Many of these products can have up to a 30 percent incline, which can be dangerous when babies’ heads fall forward during sleep. This chin-to-chest position can restrict the airway, increasing the risk of suffocation. Infants can also roll over and press their faces against the cushioning, or roll out of the devices and become trapped under them.

The Safe Sleep for Babies Act of 2021 outlaws the manufacture and sale of inclined sleepers and crib bumpers.

3. Room sharing without bed-sharing

The AAP strongly advises against bringing the baby to bed to sleep with you. Instead, it recommends that babies sleep in the same room with their parents for six months, but on a separate sleep surface designed for infants with a firm, flat surface.

“There is evidence that sleeping in the parents’ room but on a separate surface decreases the risk of SIDS by as much as 50%,” the AAP states. This arrangement is most likely to prevent suffocation, strangulation, and entrapment that can occur when an infant is sleeping in an adult bed.

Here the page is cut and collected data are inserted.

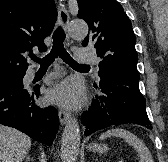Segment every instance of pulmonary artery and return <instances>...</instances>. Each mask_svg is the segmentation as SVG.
Wrapping results in <instances>:
<instances>
[{"label": "pulmonary artery", "instance_id": "e3ab8cb5", "mask_svg": "<svg viewBox=\"0 0 168 162\" xmlns=\"http://www.w3.org/2000/svg\"><path fill=\"white\" fill-rule=\"evenodd\" d=\"M76 56H77V60L80 62H87V63H93V64H98L97 59H95V57L89 53H87L85 50L83 49H78L76 51ZM35 71L31 70L28 73L29 77H32L34 75Z\"/></svg>", "mask_w": 168, "mask_h": 162}]
</instances>
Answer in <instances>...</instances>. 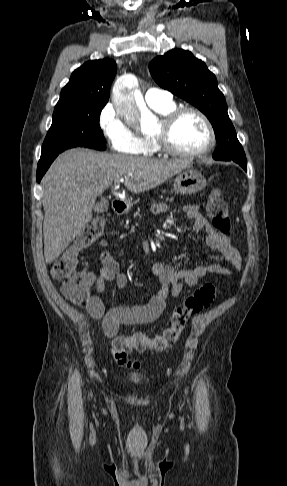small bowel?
Segmentation results:
<instances>
[{
  "instance_id": "1",
  "label": "small bowel",
  "mask_w": 287,
  "mask_h": 486,
  "mask_svg": "<svg viewBox=\"0 0 287 486\" xmlns=\"http://www.w3.org/2000/svg\"><path fill=\"white\" fill-rule=\"evenodd\" d=\"M167 210L168 207L162 203L154 204L152 207L155 215H163ZM184 212L187 218L193 221V230L196 233H205L206 244L214 253L195 267L177 269L162 261L154 262L152 270L158 278L159 289L147 303L105 310L102 294L107 283L114 281L119 288H123L127 284V276L108 250L109 241L100 240L99 245L103 249L100 254L102 267L93 277L95 291L90 295L85 307L92 318L102 321L103 331L107 337H115L121 326L149 324L157 320L164 311L169 296L178 297L184 286L197 285L205 275H230L240 269L241 255L232 246L229 237L213 230L198 206L187 205Z\"/></svg>"
}]
</instances>
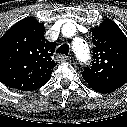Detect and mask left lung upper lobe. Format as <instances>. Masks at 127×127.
I'll use <instances>...</instances> for the list:
<instances>
[{"instance_id":"obj_1","label":"left lung upper lobe","mask_w":127,"mask_h":127,"mask_svg":"<svg viewBox=\"0 0 127 127\" xmlns=\"http://www.w3.org/2000/svg\"><path fill=\"white\" fill-rule=\"evenodd\" d=\"M93 61L84 67L83 78L119 88L127 83V38L110 19L92 30Z\"/></svg>"}]
</instances>
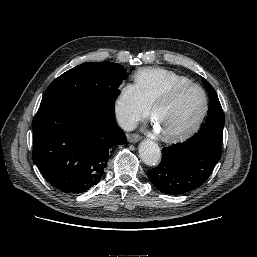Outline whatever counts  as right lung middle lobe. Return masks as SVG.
I'll return each instance as SVG.
<instances>
[{"instance_id":"right-lung-middle-lobe-1","label":"right lung middle lobe","mask_w":257,"mask_h":257,"mask_svg":"<svg viewBox=\"0 0 257 257\" xmlns=\"http://www.w3.org/2000/svg\"><path fill=\"white\" fill-rule=\"evenodd\" d=\"M126 76L125 69L112 62H87L56 78L47 88L40 106L60 100L86 99L107 104L112 109Z\"/></svg>"}]
</instances>
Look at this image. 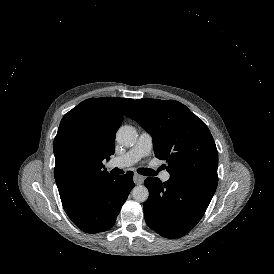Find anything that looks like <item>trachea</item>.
Listing matches in <instances>:
<instances>
[{
	"mask_svg": "<svg viewBox=\"0 0 274 274\" xmlns=\"http://www.w3.org/2000/svg\"><path fill=\"white\" fill-rule=\"evenodd\" d=\"M159 171L161 170V168L158 169ZM113 174H123L124 171L118 169V168H115L111 171ZM137 172L139 174H142L144 176H155L157 175V171H154L153 169H149V168H140L137 170Z\"/></svg>",
	"mask_w": 274,
	"mask_h": 274,
	"instance_id": "obj_1",
	"label": "trachea"
}]
</instances>
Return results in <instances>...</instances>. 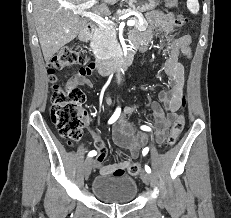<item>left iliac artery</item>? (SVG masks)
Segmentation results:
<instances>
[{"instance_id": "obj_1", "label": "left iliac artery", "mask_w": 231, "mask_h": 218, "mask_svg": "<svg viewBox=\"0 0 231 218\" xmlns=\"http://www.w3.org/2000/svg\"><path fill=\"white\" fill-rule=\"evenodd\" d=\"M141 129L144 131H151V128L148 126H145V125L141 126ZM148 151H149V148H147V147L144 148L142 151L143 156H145L148 153ZM145 170H146V172L151 173V169L148 165H145Z\"/></svg>"}]
</instances>
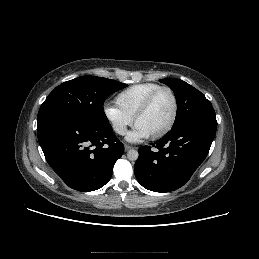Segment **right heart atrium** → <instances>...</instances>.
<instances>
[{
	"instance_id": "obj_1",
	"label": "right heart atrium",
	"mask_w": 259,
	"mask_h": 259,
	"mask_svg": "<svg viewBox=\"0 0 259 259\" xmlns=\"http://www.w3.org/2000/svg\"><path fill=\"white\" fill-rule=\"evenodd\" d=\"M103 115L117 135H124L128 127L132 124V118L111 104L104 105Z\"/></svg>"
}]
</instances>
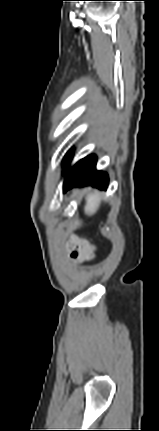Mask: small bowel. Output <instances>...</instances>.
<instances>
[{
	"mask_svg": "<svg viewBox=\"0 0 159 431\" xmlns=\"http://www.w3.org/2000/svg\"><path fill=\"white\" fill-rule=\"evenodd\" d=\"M71 258L77 262H83L94 257V248L87 243H78L70 254Z\"/></svg>",
	"mask_w": 159,
	"mask_h": 431,
	"instance_id": "1",
	"label": "small bowel"
}]
</instances>
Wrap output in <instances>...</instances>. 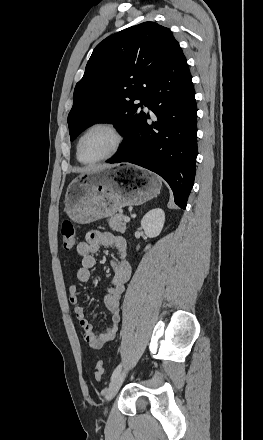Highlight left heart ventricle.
<instances>
[{
    "mask_svg": "<svg viewBox=\"0 0 263 440\" xmlns=\"http://www.w3.org/2000/svg\"><path fill=\"white\" fill-rule=\"evenodd\" d=\"M115 144L114 134L107 128H95L82 140L80 157L92 161L107 155Z\"/></svg>",
    "mask_w": 263,
    "mask_h": 440,
    "instance_id": "left-heart-ventricle-1",
    "label": "left heart ventricle"
}]
</instances>
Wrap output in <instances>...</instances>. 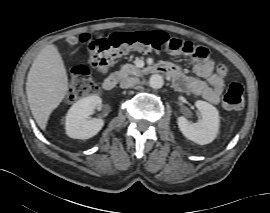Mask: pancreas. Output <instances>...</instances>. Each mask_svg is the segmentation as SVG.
I'll return each instance as SVG.
<instances>
[{"label":"pancreas","mask_w":270,"mask_h":213,"mask_svg":"<svg viewBox=\"0 0 270 213\" xmlns=\"http://www.w3.org/2000/svg\"><path fill=\"white\" fill-rule=\"evenodd\" d=\"M142 72H143V70L137 68L134 65L125 64L121 67V69L119 71V75L122 77H126L128 75L139 76V75H141Z\"/></svg>","instance_id":"obj_1"}]
</instances>
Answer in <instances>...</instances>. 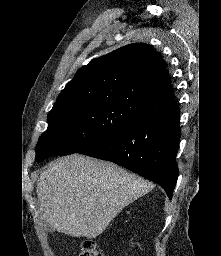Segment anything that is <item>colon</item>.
<instances>
[{
  "label": "colon",
  "instance_id": "obj_1",
  "mask_svg": "<svg viewBox=\"0 0 221 256\" xmlns=\"http://www.w3.org/2000/svg\"><path fill=\"white\" fill-rule=\"evenodd\" d=\"M79 256H105L98 244L92 239H85L81 244Z\"/></svg>",
  "mask_w": 221,
  "mask_h": 256
}]
</instances>
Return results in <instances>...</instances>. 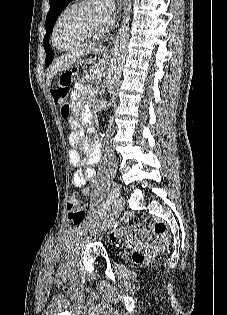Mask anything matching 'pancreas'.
I'll list each match as a JSON object with an SVG mask.
<instances>
[{
  "label": "pancreas",
  "instance_id": "obj_1",
  "mask_svg": "<svg viewBox=\"0 0 227 315\" xmlns=\"http://www.w3.org/2000/svg\"><path fill=\"white\" fill-rule=\"evenodd\" d=\"M99 76H100L99 71L95 73V69L90 68L89 71H86L82 74V80L87 83H93L96 77H99Z\"/></svg>",
  "mask_w": 227,
  "mask_h": 315
}]
</instances>
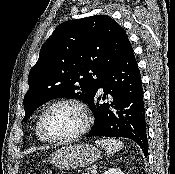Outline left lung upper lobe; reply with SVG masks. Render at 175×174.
Here are the masks:
<instances>
[{"instance_id":"left-lung-upper-lobe-1","label":"left lung upper lobe","mask_w":175,"mask_h":174,"mask_svg":"<svg viewBox=\"0 0 175 174\" xmlns=\"http://www.w3.org/2000/svg\"><path fill=\"white\" fill-rule=\"evenodd\" d=\"M129 44L124 29L107 15L60 24L29 73L23 121L51 99L78 98L89 104L98 83Z\"/></svg>"}]
</instances>
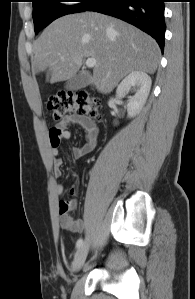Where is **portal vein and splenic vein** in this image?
<instances>
[{
	"label": "portal vein and splenic vein",
	"mask_w": 195,
	"mask_h": 299,
	"mask_svg": "<svg viewBox=\"0 0 195 299\" xmlns=\"http://www.w3.org/2000/svg\"><path fill=\"white\" fill-rule=\"evenodd\" d=\"M95 65H96V59L95 58H88L86 60V66L88 68H93V67H95Z\"/></svg>",
	"instance_id": "obj_1"
}]
</instances>
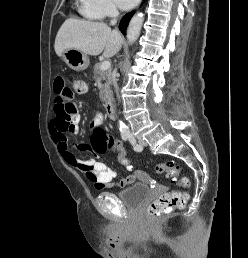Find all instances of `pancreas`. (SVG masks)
I'll return each instance as SVG.
<instances>
[{
  "label": "pancreas",
  "mask_w": 248,
  "mask_h": 258,
  "mask_svg": "<svg viewBox=\"0 0 248 258\" xmlns=\"http://www.w3.org/2000/svg\"><path fill=\"white\" fill-rule=\"evenodd\" d=\"M100 63H96L93 68V73L95 78L100 79L101 81H105L102 84V89L99 93L100 99L104 100L105 97L110 93V85L112 84V73L111 70H101Z\"/></svg>",
  "instance_id": "1"
}]
</instances>
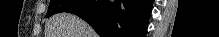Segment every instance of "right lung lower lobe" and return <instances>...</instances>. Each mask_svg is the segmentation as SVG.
I'll return each mask as SVG.
<instances>
[{
  "label": "right lung lower lobe",
  "mask_w": 219,
  "mask_h": 37,
  "mask_svg": "<svg viewBox=\"0 0 219 37\" xmlns=\"http://www.w3.org/2000/svg\"><path fill=\"white\" fill-rule=\"evenodd\" d=\"M151 0H80L64 12L78 15L101 37H144Z\"/></svg>",
  "instance_id": "obj_1"
}]
</instances>
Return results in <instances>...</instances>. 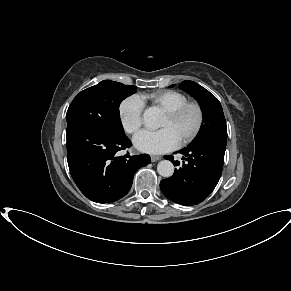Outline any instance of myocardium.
Instances as JSON below:
<instances>
[{
    "mask_svg": "<svg viewBox=\"0 0 291 291\" xmlns=\"http://www.w3.org/2000/svg\"><path fill=\"white\" fill-rule=\"evenodd\" d=\"M189 110H194L196 112L197 121H196V125H195L193 131L179 142L178 145L181 147L186 146V145L190 144L191 142H193L200 134V132L203 128L204 119H205L203 107L201 106L200 103H198L196 101H187V102L183 103L182 105L178 106L177 108H174L172 110L165 112V115L171 121H175V120L179 119L180 117H182Z\"/></svg>",
    "mask_w": 291,
    "mask_h": 291,
    "instance_id": "myocardium-1",
    "label": "myocardium"
}]
</instances>
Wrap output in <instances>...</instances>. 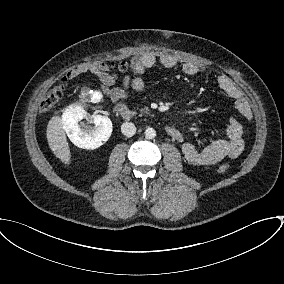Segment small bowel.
<instances>
[{
  "label": "small bowel",
  "mask_w": 284,
  "mask_h": 284,
  "mask_svg": "<svg viewBox=\"0 0 284 284\" xmlns=\"http://www.w3.org/2000/svg\"><path fill=\"white\" fill-rule=\"evenodd\" d=\"M178 59L167 53H145L135 56L132 59V76L123 79L122 87H113L117 82V75L109 70V66L103 62L83 63L70 70L63 78L68 81L81 73L91 72L96 75L101 84L103 94L113 103L128 97L130 92L142 91L145 87L144 73L147 69L159 65L166 69L174 68L178 65ZM182 71L186 75L195 76L205 73V69L194 62H185L182 64ZM216 85L228 97L234 100L235 108L244 121H250L252 118L249 104L243 98L240 89L227 75L221 74L215 78ZM245 126L234 117L229 119L226 128V136L223 139H216L203 147H197L190 142H184V137L178 131L174 139L180 143L184 158L195 165H212L221 161L225 157L234 158L239 156L245 146Z\"/></svg>",
  "instance_id": "1"
}]
</instances>
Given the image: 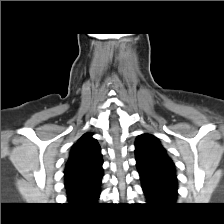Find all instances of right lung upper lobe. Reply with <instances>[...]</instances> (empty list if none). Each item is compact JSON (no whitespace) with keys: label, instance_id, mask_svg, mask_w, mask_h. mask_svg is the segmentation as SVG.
<instances>
[{"label":"right lung upper lobe","instance_id":"obj_1","mask_svg":"<svg viewBox=\"0 0 224 224\" xmlns=\"http://www.w3.org/2000/svg\"><path fill=\"white\" fill-rule=\"evenodd\" d=\"M92 133L84 134L72 147L64 170L71 202H89L100 192L103 177L101 148Z\"/></svg>","mask_w":224,"mask_h":224}]
</instances>
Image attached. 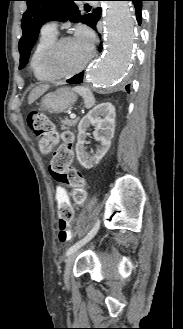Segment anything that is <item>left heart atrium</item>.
I'll return each mask as SVG.
<instances>
[{"label":"left heart atrium","mask_w":183,"mask_h":329,"mask_svg":"<svg viewBox=\"0 0 183 329\" xmlns=\"http://www.w3.org/2000/svg\"><path fill=\"white\" fill-rule=\"evenodd\" d=\"M74 39L85 48L91 49L94 42V35L90 29L83 25H79L76 28Z\"/></svg>","instance_id":"obj_1"}]
</instances>
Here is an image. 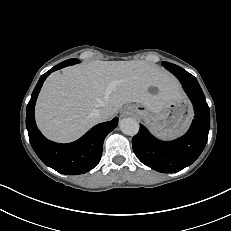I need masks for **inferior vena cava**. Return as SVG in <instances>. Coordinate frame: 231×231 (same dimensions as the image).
<instances>
[{
    "instance_id": "inferior-vena-cava-1",
    "label": "inferior vena cava",
    "mask_w": 231,
    "mask_h": 231,
    "mask_svg": "<svg viewBox=\"0 0 231 231\" xmlns=\"http://www.w3.org/2000/svg\"><path fill=\"white\" fill-rule=\"evenodd\" d=\"M94 116L99 120V122H104L109 120L113 116V113L106 109H101L97 110L94 113Z\"/></svg>"
}]
</instances>
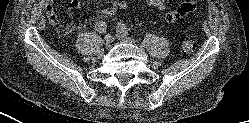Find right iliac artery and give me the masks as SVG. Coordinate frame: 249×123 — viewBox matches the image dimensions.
Returning a JSON list of instances; mask_svg holds the SVG:
<instances>
[{
    "label": "right iliac artery",
    "mask_w": 249,
    "mask_h": 123,
    "mask_svg": "<svg viewBox=\"0 0 249 123\" xmlns=\"http://www.w3.org/2000/svg\"><path fill=\"white\" fill-rule=\"evenodd\" d=\"M95 27L100 33H105L107 29L106 23L104 21H98Z\"/></svg>",
    "instance_id": "right-iliac-artery-1"
}]
</instances>
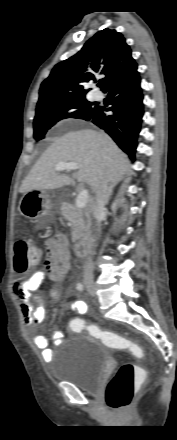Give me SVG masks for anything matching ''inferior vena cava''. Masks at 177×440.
<instances>
[{
    "mask_svg": "<svg viewBox=\"0 0 177 440\" xmlns=\"http://www.w3.org/2000/svg\"><path fill=\"white\" fill-rule=\"evenodd\" d=\"M108 181L102 178L95 189V202L93 205V215L97 217L100 213L104 211V207L107 203L108 196ZM84 279H93V264L91 258H88L84 265Z\"/></svg>",
    "mask_w": 177,
    "mask_h": 440,
    "instance_id": "inferior-vena-cava-1",
    "label": "inferior vena cava"
}]
</instances>
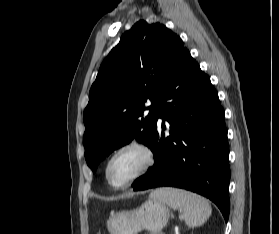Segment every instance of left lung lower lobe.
Returning <instances> with one entry per match:
<instances>
[{"mask_svg": "<svg viewBox=\"0 0 279 234\" xmlns=\"http://www.w3.org/2000/svg\"><path fill=\"white\" fill-rule=\"evenodd\" d=\"M158 118L163 122L156 123L154 165L133 183V189L173 186L199 193L212 200L228 221L230 167L225 113L210 78L186 47L160 91ZM166 128L169 136H165Z\"/></svg>", "mask_w": 279, "mask_h": 234, "instance_id": "obj_1", "label": "left lung lower lobe"}]
</instances>
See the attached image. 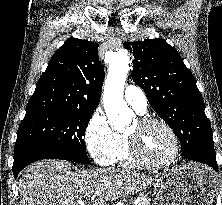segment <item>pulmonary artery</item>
Instances as JSON below:
<instances>
[{
    "instance_id": "1",
    "label": "pulmonary artery",
    "mask_w": 222,
    "mask_h": 205,
    "mask_svg": "<svg viewBox=\"0 0 222 205\" xmlns=\"http://www.w3.org/2000/svg\"><path fill=\"white\" fill-rule=\"evenodd\" d=\"M125 101L138 113L142 114L147 109L145 93L137 86L129 85L124 91Z\"/></svg>"
}]
</instances>
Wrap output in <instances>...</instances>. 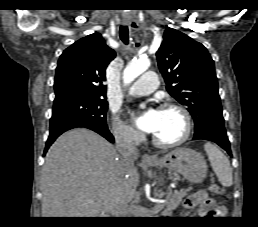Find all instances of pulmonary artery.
Instances as JSON below:
<instances>
[{
	"label": "pulmonary artery",
	"instance_id": "obj_1",
	"mask_svg": "<svg viewBox=\"0 0 258 227\" xmlns=\"http://www.w3.org/2000/svg\"><path fill=\"white\" fill-rule=\"evenodd\" d=\"M158 85V78L154 72H146L133 83L128 93L135 97L146 96L152 93Z\"/></svg>",
	"mask_w": 258,
	"mask_h": 227
}]
</instances>
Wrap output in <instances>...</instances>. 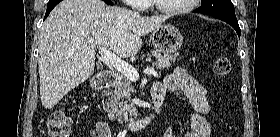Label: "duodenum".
<instances>
[{
    "label": "duodenum",
    "mask_w": 280,
    "mask_h": 137,
    "mask_svg": "<svg viewBox=\"0 0 280 137\" xmlns=\"http://www.w3.org/2000/svg\"><path fill=\"white\" fill-rule=\"evenodd\" d=\"M116 82V74L110 72L106 74L97 84V91H102L112 87ZM153 109L144 117L138 118L134 121L126 123L122 126L123 130L126 131H138L151 126L159 117L161 113V106L164 101V90L161 84L156 83L151 89ZM93 109L95 113L100 112V105L98 102L94 103Z\"/></svg>",
    "instance_id": "1"
}]
</instances>
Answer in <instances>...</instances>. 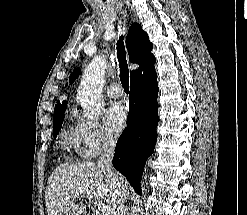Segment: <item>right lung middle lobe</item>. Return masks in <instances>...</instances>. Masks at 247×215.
I'll list each match as a JSON object with an SVG mask.
<instances>
[{
	"instance_id": "dd1d6c3e",
	"label": "right lung middle lobe",
	"mask_w": 247,
	"mask_h": 215,
	"mask_svg": "<svg viewBox=\"0 0 247 215\" xmlns=\"http://www.w3.org/2000/svg\"><path fill=\"white\" fill-rule=\"evenodd\" d=\"M63 115H64V111L60 112L58 114H55L53 116V135H54V139L56 138L57 134L59 133V130L61 129L62 122H63Z\"/></svg>"
}]
</instances>
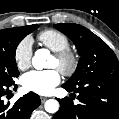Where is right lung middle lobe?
Listing matches in <instances>:
<instances>
[{
    "mask_svg": "<svg viewBox=\"0 0 119 119\" xmlns=\"http://www.w3.org/2000/svg\"><path fill=\"white\" fill-rule=\"evenodd\" d=\"M38 28L37 24L25 26L21 30H0V83L11 85L19 76L15 51L20 41Z\"/></svg>",
    "mask_w": 119,
    "mask_h": 119,
    "instance_id": "obj_1",
    "label": "right lung middle lobe"
}]
</instances>
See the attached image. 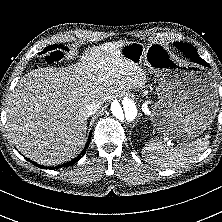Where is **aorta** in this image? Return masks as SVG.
Masks as SVG:
<instances>
[{"mask_svg": "<svg viewBox=\"0 0 222 222\" xmlns=\"http://www.w3.org/2000/svg\"><path fill=\"white\" fill-rule=\"evenodd\" d=\"M111 114L121 124L133 122L138 117L137 103L131 97H124L121 101H114L111 104Z\"/></svg>", "mask_w": 222, "mask_h": 222, "instance_id": "aorta-1", "label": "aorta"}]
</instances>
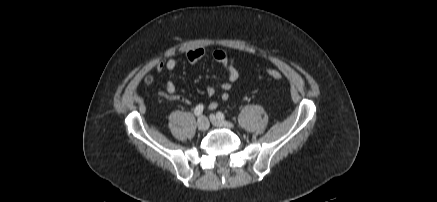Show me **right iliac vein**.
Returning <instances> with one entry per match:
<instances>
[{
    "label": "right iliac vein",
    "mask_w": 437,
    "mask_h": 202,
    "mask_svg": "<svg viewBox=\"0 0 437 202\" xmlns=\"http://www.w3.org/2000/svg\"><path fill=\"white\" fill-rule=\"evenodd\" d=\"M197 127L200 131H206L209 128V121L206 117L201 116L198 118Z\"/></svg>",
    "instance_id": "obj_1"
}]
</instances>
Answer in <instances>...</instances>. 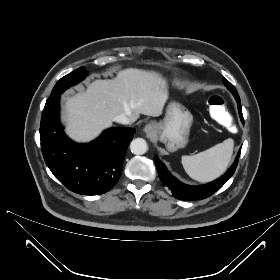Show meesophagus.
<instances>
[{
	"mask_svg": "<svg viewBox=\"0 0 280 280\" xmlns=\"http://www.w3.org/2000/svg\"><path fill=\"white\" fill-rule=\"evenodd\" d=\"M144 132L148 137H154L157 134V126L153 123H149L144 127Z\"/></svg>",
	"mask_w": 280,
	"mask_h": 280,
	"instance_id": "1",
	"label": "esophagus"
}]
</instances>
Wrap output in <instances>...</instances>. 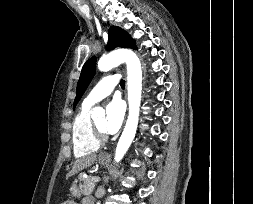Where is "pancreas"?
<instances>
[{
  "instance_id": "obj_1",
  "label": "pancreas",
  "mask_w": 253,
  "mask_h": 204,
  "mask_svg": "<svg viewBox=\"0 0 253 204\" xmlns=\"http://www.w3.org/2000/svg\"><path fill=\"white\" fill-rule=\"evenodd\" d=\"M91 177L92 176L88 178L80 177V180L83 182V185H81V187L84 195L92 193L95 189L96 184L91 180Z\"/></svg>"
}]
</instances>
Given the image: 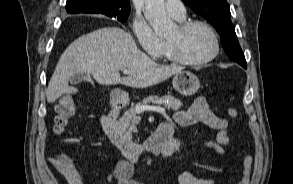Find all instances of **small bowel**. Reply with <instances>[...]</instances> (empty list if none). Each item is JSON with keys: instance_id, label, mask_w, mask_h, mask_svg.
Returning <instances> with one entry per match:
<instances>
[{"instance_id": "small-bowel-1", "label": "small bowel", "mask_w": 293, "mask_h": 184, "mask_svg": "<svg viewBox=\"0 0 293 184\" xmlns=\"http://www.w3.org/2000/svg\"><path fill=\"white\" fill-rule=\"evenodd\" d=\"M173 119L181 126H191L198 122L215 129L217 137L215 141L205 143V145L217 153H222L223 146L229 142L228 121L217 116L208 106L207 101L203 97H197L186 110H179L173 115ZM183 144L181 138H174L169 151L161 154V158L165 159L177 150ZM54 167L66 178L69 184H83L81 174L78 167L72 163L53 161ZM134 169L131 163L126 160H119L113 171L109 174V181L114 184H140L132 179ZM175 184H213V180L209 178L198 177L191 172H182Z\"/></svg>"}]
</instances>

4. Avoidance of soft bedding and overheating

The AAP advises that parents and caregivers keep soft objects like pillows, pillow-like toys, quilts, comforters, mattress toppers, loose bedding like blankets and nonfitted sheets, away from the infant’s sleep area to avoid the risk of suffocation, entrapment/wedging, and strangulation. Soft objects can obstruct an infant’s nose and mouth. Airway obstruction from soft objects or loose bedding is the most common mechanism for accidental infant suffocation.

Instead of a sheet or blanket, place the baby in a swaddle sack or wearable blanket. In general, dress infants for the environment, with no more than one layer more than an adult would wear to be comfortable. Avoid overbundling or covering the face and head. Evaluate the infant for signs of overheating, such as sweating, flushed skin, or the infant’s chest feeling hot to the touch.